It's almost that time again: Time for the annual update of the Doomsday Clock, the symbol of how close the world is to civilization-ending catastrophe.
First set in 1947, the Doomsday Clock warns humanity about how close – or far – we are to destroying our world with our own dangerous technologies. "It is a metaphor, a reminder of the perils we must address if we are to survive on the planet," according to the Bulletin of the Atomic Scientists, which sets the symbolic time each January.
In recent years, the clock's settings have mostly reflected the risk of nuclear war and the dangers of uncontrolled climate change.
This year, the clock will be updated on Tuesday Jan. 23 at 10:00 am EST in Washington, D.C. The last announcement in January 2023 came before the beginning of the Israel-Hamas war but amid nuclear tension surrounding Russia's invasion of Ukraine.
The clock has been maintained by the Bulletin of the Atomic Scientists since 1947. The group was founded in 1945 by University of Chicago scientists who had helped develop the first nuclear weapons in the Manhattan Project.
The scientists created the clock in 1947 using the imagery of apocalypse (midnight) and the contemporary idiom of nuclear explosion (countdown to zero), to convey threats to humanity and the Earth.
Each year, experts from the Bulletin decide whether the events of the previous year pushed humanity closer to or further from destruction. The clock “conveys how close we are to destroying our civilization with dangerous technologies of our own making," according to the group.
The clock is at 90 seconds to midnight, the closest the clock has been to midnight in its history. Midnight is the moment that symbolizes Doomsday.

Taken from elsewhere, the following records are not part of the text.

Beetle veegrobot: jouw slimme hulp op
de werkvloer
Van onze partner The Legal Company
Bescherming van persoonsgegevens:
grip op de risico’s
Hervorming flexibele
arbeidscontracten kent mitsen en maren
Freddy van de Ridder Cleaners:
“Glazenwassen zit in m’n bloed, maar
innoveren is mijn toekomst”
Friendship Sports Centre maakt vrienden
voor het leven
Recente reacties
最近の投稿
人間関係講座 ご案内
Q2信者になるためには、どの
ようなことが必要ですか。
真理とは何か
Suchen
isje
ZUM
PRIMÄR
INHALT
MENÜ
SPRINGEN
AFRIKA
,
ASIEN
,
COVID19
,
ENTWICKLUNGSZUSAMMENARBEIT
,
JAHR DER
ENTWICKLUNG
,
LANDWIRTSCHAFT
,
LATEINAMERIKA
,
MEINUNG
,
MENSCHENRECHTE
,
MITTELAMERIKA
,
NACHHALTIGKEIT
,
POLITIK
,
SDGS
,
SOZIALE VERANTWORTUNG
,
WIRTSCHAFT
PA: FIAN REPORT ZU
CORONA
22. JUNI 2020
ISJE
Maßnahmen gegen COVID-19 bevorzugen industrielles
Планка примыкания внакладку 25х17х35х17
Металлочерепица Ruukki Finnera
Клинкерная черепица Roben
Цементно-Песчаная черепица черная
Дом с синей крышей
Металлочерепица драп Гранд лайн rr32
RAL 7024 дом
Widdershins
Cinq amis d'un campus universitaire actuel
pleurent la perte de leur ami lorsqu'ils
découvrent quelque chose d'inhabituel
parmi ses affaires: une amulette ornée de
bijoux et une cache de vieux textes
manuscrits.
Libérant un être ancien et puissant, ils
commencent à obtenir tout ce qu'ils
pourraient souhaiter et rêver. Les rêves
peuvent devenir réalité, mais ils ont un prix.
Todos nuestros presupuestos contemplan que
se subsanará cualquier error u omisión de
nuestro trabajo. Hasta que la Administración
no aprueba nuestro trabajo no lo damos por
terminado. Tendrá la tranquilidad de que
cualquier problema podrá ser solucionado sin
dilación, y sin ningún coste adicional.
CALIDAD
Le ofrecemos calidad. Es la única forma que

The Doomsday Clock is set each year by the 22 members of the Bulletin's Science and Security Board in consultation with its Board of Sponsors, which includes 11 Nobel laureates.
USA TODAY asked Rachel Bronson, president and CEO of the Bulletin of the Atomic Scientists, about the factors that will affect the clock's timing this year: "Climate change and nuclear risk continue to play very large factors in setting the timing of the Doomsday Clock," she said, "as the effects of the climate crisis become more felt and the threats of nuclear escalation in Ukraine and nuclear arms racing globally continue to loom large."
"For many years we have also considered various disruptive technologies from online misinformation to new bioresearch," she said. "This year the technology conversation must also include the recent rapid advancements in AI."
"Each year the Bulletin's Science and Security Board comes together to ask whether humanity is safer or at greater risk compared to when the Clock was last set – and whether it is safer or not than the last seven decades," Bronson said.
"That means that there is always the potential for it to move forward or backward based on the actions our leaders, but also all of us, take to improve or worsen the global situation."
Over the years, the clock has been referenced by the White House, the Kremlin and the leadership of many other nations. Robert Oppenheimer and Albert Einstein were on the bulletin's Board of Sponsors, and John F. Kennedy and Richard Nixon wrote pieces for the magazine.
Though not everyone agrees with the clock's settings, it is generally respected for the questions it asks and for its science-based stance.